Obama’s American Jobs Act doesn’t deal specifically with cement or boilers. But among other things, it would invest in roads, schools, and other construction projects as well as cut payroll taxes for the workers and their employers who build such projects.

It also includes $35 billion designed to prevent layoffs at schools, police stations, and fire departments, a tax credit of up to $4,000 for hiring the long-term unemployed, and a "returning heroes" tax credit of up to $5,600 to businesses hiring veterans who have been unemployed six months or longer.

As he often does, Obama told individual Americans’ stories to illustrate his call for public pressure on Congress to pass his proposal.

Sixteen year-old Destiny Wheeler from Georgia who wants to go to college, but who worries that that might not be possible “especially since the economy is rough and my starting situation is so poor.”

Alice Johnson in Oregon who, along with her husband, has been looking for a job for about two years and has “faithfully applied for work every week.”

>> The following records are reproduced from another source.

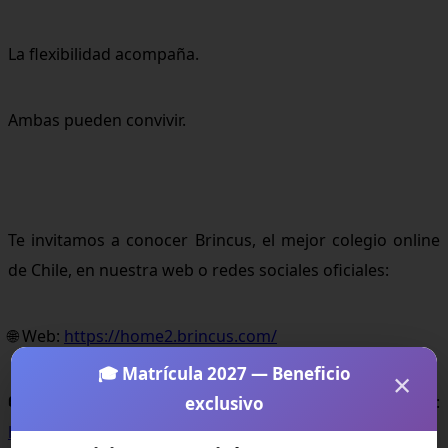
La flexibilidad acompaña.
Ambas pueden convivir.
Te invitamos a conocer Brincus, el mejor colegio online
de Chile, en nuestra web o redes sociales oficiales:
🌐 Web:
https://home2.brincus.com/
🎓 Matrícula 2027 — Beneficio
×
📷 Instagram:
exclusivo
https://www.instagram.com/brincus.homeschool/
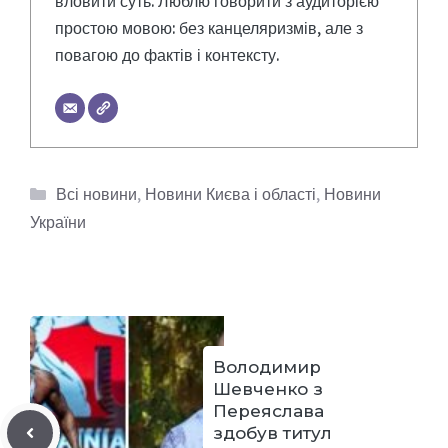
вловити суть. Люблю говорити з аудиторією
простою мовою: без канцеляризмів, але з
повагою до фактів і контексту.
Категорії
Всі новини
,
Новини Києва і області
,
Новини
України
Володимир
Шевченко з
Переяслава
здобув титул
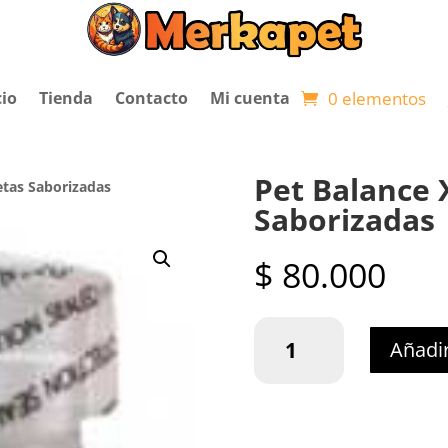
0 elementos
cio
Tienda
Contacto
Mi cuenta
Pet Balance 
etas Saborizadas
Saborizadas
$
80.000
Pet
Añadir
Balance
X
60
Tabletas
Saborizadas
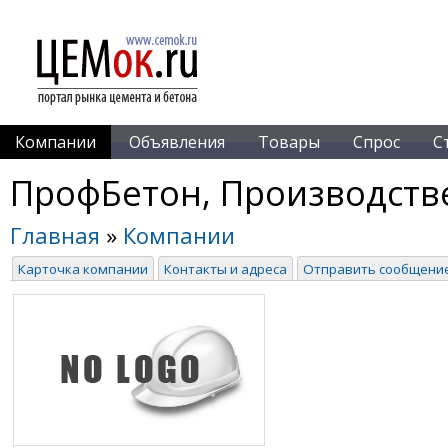
Компании
Объявления
Товары
Спрос
С
ПрофБетон, Производств
Главная
»
Компании
Карточка компании
Контакты и адреса
Отправить сообщени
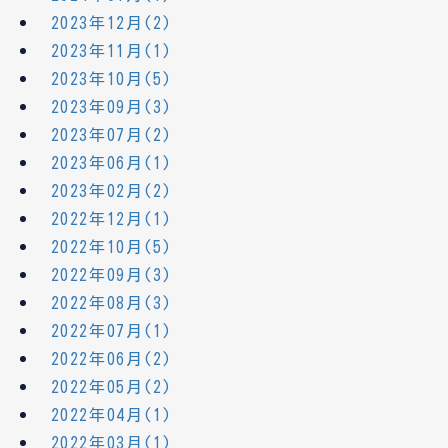
2023年12月(2)
2023年11月(1)
2023年10月(5)
2023年09月(3)
2023年07月(2)
2023年06月(1)
2023年02月(2)
2022年12月(1)
2022年10月(5)
2022年09月(3)
2022年08月(3)
2022年07月(1)
2022年06月(2)
2022年05月(2)
2022年04月(1)
2022年03月(1)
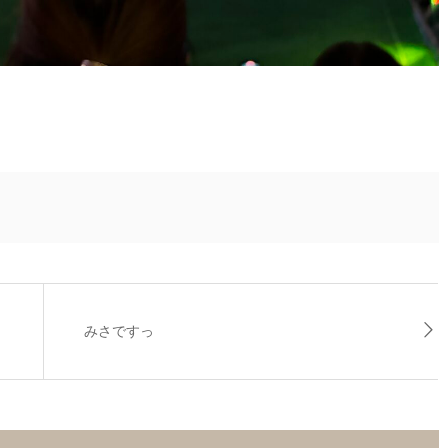
みさですっ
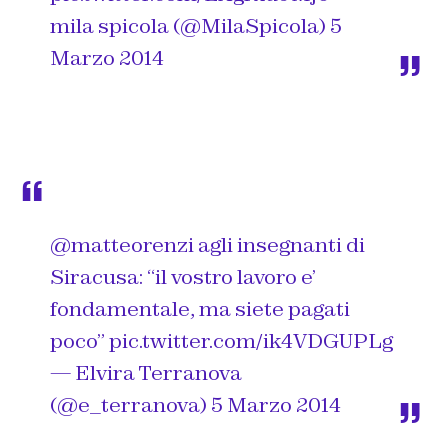
mila spicola (@MilaSpicola)
5
Marzo 2014
@matteorenzi
agli insegnanti di
Siracusa: “il vostro lavoro e’
fondamentale, ma siete pagati
poco”
pic.twitter.com/ik4VDGUPLg
— Elvira Terranova
(@e_terranova)
5 Marzo 2014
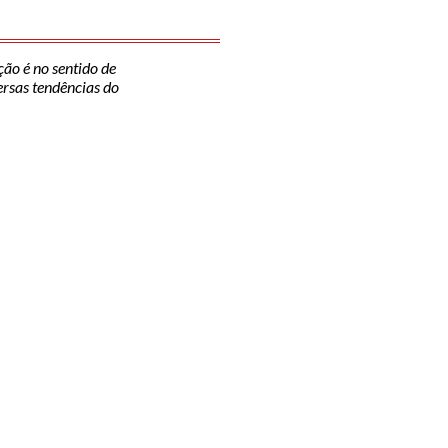
ção é no sentido de
versas tendências do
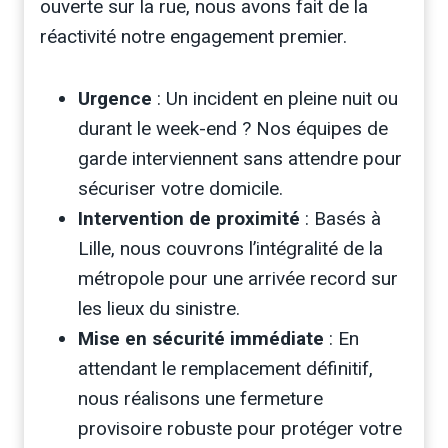
ouverte sur la rue, nous avons fait de la
réactivité notre engagement premier.
Urgence
: Un incident en pleine nuit ou
durant le week-end ? Nos équipes de
garde interviennent sans attendre pour
sécuriser votre domicile.
Intervention de proximité
: Basés à
Lille, nous couvrons l’intégralité de la
métropole pour une arrivée record sur
les lieux du sinistre.
Mise en sécurité immédiate
: En
attendant le remplacement définitif,
nous réalisons une fermeture
provisoire robuste pour protéger votre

Cathleen Dixon, who sent pictures of the aging bridge she drives under when she takes her kids to school in Chicago every day.

Kim Faber, whose husband owns a small carpet business in New Jersey. “We hang on by a shoe string,” she wrote. “It breaks my husband’s heart when he has to let people go!”

(Just a thought: Is there a political reason why all the letters Obama chose are from women? Perhaps a little tap on the wedge into a gender gap?)

Rep. Griffith had his own story to tell – of “a Dallas-based chemical company [which] may significantly scale back or close a plant that employs hundreds of people in my district” because of the regulations on boilers.

He quoted Todd Elliott of the Celanese Corporation, who told lawmakers at a recent hearing, “If our costs become too high, we lose competitiveness and jobs.”

While Obama pushes Republicans to accept his jobs bill, Griffith urges Democrats and the President to back GOP bills aimed at reducing government regulations.

The chances that both these two things will happen without further wrangling, delay, and even possible gridlock: approximately zero.